Requirements:
a) According to the biography of Georg Schentke, on what date did he receive the Ritterkreuz?
b) Condense the paragraph of the biography of Georg Schentke that begins "He next took part in Operation Barbarossa" into a shorter version that retains its main facts.
c) Resume the biography of Georg Schentke after its final sentence.

Georg 'Peterle' Schentke (23 November 1919 – 25 December 1942) was a Luftwaffe ace and recipient of the Knight's Cross of the Iron Cross during World War II. The Knight's Cross of the Iron Cross was awarded to recognise extreme battlefield bravery or successful military leadership.

Career
Feldwebel Schentke served with 9./JG 3 from March 1940. He participated in the Battle of France, where he earned his first victory. Schentke also served during the Battle of Britain claiming 3 more victories.
He next took part in Operation Barbarossa, during 1941, flying wingman to Major Walter Oesau, who was his Gruppenkommandeur of III./JG 3. After 34 victories, Oberfeldwebel Schentke received the Ritterkreuz on 4 September 1941.

Dataset rows
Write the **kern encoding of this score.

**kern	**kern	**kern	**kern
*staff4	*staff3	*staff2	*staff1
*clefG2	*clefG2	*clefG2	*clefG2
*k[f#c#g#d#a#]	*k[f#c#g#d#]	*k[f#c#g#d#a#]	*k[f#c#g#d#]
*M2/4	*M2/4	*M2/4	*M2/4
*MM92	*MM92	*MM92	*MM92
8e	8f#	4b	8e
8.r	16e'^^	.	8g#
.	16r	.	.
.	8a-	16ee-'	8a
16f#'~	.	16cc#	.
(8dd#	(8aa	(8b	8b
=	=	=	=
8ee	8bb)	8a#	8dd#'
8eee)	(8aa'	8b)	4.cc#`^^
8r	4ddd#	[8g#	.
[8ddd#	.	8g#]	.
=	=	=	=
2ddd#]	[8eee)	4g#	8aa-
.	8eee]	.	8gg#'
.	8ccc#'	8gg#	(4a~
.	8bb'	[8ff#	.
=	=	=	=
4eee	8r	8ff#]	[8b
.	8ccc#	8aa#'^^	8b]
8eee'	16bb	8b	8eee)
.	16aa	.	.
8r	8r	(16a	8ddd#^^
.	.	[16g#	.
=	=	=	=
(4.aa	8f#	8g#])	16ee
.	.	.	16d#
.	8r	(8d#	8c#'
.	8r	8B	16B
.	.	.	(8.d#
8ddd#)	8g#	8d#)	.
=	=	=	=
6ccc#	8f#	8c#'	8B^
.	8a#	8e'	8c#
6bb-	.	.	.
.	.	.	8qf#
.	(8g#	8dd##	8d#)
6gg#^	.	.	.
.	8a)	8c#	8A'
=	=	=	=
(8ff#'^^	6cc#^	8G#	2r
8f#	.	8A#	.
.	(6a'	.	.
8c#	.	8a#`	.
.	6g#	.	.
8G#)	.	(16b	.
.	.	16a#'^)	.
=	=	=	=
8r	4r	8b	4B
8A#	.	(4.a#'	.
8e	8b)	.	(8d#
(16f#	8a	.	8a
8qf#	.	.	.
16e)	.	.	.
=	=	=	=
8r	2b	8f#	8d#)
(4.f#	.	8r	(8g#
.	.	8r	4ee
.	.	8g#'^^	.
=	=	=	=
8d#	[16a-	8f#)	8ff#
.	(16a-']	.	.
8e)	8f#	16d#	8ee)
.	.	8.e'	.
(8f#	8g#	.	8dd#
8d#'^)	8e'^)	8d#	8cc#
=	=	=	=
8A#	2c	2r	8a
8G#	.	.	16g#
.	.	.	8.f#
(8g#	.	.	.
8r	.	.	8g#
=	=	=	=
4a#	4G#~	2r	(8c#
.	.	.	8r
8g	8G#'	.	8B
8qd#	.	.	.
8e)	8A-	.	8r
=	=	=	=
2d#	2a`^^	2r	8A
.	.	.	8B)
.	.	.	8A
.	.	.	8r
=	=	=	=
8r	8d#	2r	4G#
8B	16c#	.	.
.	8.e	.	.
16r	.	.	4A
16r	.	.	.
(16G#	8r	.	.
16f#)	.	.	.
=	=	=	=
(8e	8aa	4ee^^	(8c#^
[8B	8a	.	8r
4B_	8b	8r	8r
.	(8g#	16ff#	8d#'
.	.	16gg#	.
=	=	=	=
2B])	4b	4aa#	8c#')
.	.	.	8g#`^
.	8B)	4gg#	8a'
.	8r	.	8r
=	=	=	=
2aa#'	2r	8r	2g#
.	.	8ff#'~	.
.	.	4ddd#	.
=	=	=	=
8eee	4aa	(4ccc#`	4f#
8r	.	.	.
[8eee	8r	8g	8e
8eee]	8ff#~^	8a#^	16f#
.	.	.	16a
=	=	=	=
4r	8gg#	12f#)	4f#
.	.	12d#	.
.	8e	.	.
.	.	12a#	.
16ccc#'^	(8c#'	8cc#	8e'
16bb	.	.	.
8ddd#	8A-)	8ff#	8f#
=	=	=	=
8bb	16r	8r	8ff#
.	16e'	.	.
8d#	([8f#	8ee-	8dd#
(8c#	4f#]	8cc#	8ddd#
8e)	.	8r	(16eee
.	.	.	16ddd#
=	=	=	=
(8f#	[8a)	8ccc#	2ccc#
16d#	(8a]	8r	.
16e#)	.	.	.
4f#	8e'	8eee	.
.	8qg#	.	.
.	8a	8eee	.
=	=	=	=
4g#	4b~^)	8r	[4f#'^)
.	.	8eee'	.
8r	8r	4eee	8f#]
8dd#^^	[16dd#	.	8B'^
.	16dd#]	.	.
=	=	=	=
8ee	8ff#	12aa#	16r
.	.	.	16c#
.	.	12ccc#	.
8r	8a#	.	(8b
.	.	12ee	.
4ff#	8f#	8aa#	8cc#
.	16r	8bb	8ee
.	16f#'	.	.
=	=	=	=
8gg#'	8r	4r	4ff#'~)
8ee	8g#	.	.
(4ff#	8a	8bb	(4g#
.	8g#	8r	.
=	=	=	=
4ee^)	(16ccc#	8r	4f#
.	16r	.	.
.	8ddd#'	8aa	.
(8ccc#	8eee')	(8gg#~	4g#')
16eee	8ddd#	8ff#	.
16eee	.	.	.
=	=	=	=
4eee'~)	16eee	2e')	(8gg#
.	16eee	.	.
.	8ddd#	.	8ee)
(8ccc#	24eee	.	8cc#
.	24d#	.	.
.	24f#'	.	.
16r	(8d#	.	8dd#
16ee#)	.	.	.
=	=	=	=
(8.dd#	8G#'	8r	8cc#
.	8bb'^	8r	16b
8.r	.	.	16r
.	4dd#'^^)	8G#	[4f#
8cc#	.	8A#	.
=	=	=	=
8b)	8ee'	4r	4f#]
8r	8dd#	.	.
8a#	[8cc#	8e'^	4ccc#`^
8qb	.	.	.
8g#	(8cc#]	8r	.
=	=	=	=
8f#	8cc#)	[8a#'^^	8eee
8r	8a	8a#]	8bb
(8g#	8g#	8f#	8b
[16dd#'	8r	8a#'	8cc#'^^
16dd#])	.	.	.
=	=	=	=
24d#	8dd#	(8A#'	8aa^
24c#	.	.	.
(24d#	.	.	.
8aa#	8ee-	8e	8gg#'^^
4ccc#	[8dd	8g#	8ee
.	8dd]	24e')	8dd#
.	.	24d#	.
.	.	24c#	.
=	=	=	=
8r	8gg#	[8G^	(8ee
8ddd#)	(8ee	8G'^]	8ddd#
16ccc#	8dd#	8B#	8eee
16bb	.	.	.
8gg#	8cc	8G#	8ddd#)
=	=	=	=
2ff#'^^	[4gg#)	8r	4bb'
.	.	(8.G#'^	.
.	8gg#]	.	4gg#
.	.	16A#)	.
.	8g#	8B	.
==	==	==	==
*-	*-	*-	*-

Outputs for the tasks:
a) He received the Ritterkreuz on 4 September 1941.

b) During Operation Barbarossa in 1941, Schentke flew as wingman to Major Walter Oesau, his Gruppenkommandeur of III./JG 3, and after 34 victories received the Ritterkreuz on 4 September 1941 as an Oberfeldwebel.

c)
From November, over the winter, III./JG 3 was rotated from the front for recuperation, and including a short stint in Italy in January. Schentke briefly transferred to 2./JG 3 and flew escort missions for the transport planes flying in supplies to the Demyansk pocket. He then returned to 9./JG 3 and continued to score regularly. In late July 1942, after 71 confirmed victories, Schentke  was transferred to Ergänzungsgruppe Süd as an instructor, promoted to Leutnant and awarded the German Cross in Gold.

He returned to the Eastern Front in November 1942, joining 2./JG 3. Schentke was part of the volunteer Platzschutzstaffel (Airfield Defence squadron) Pitomnik. Their job was to defend the besieged 6th Army airfields near Stalingrad and protect the vulnerable transports on the last leg of their flights into the pocket. Over 6 weeks, in heavy snows and fogs and often with only 2 or 3 Bf 109's serviceable, this small unit claimed some 130 Soviet aircraft shot down. Schentke himself scored 29 victories including three on 10 December and six on 12 December in 5 missions.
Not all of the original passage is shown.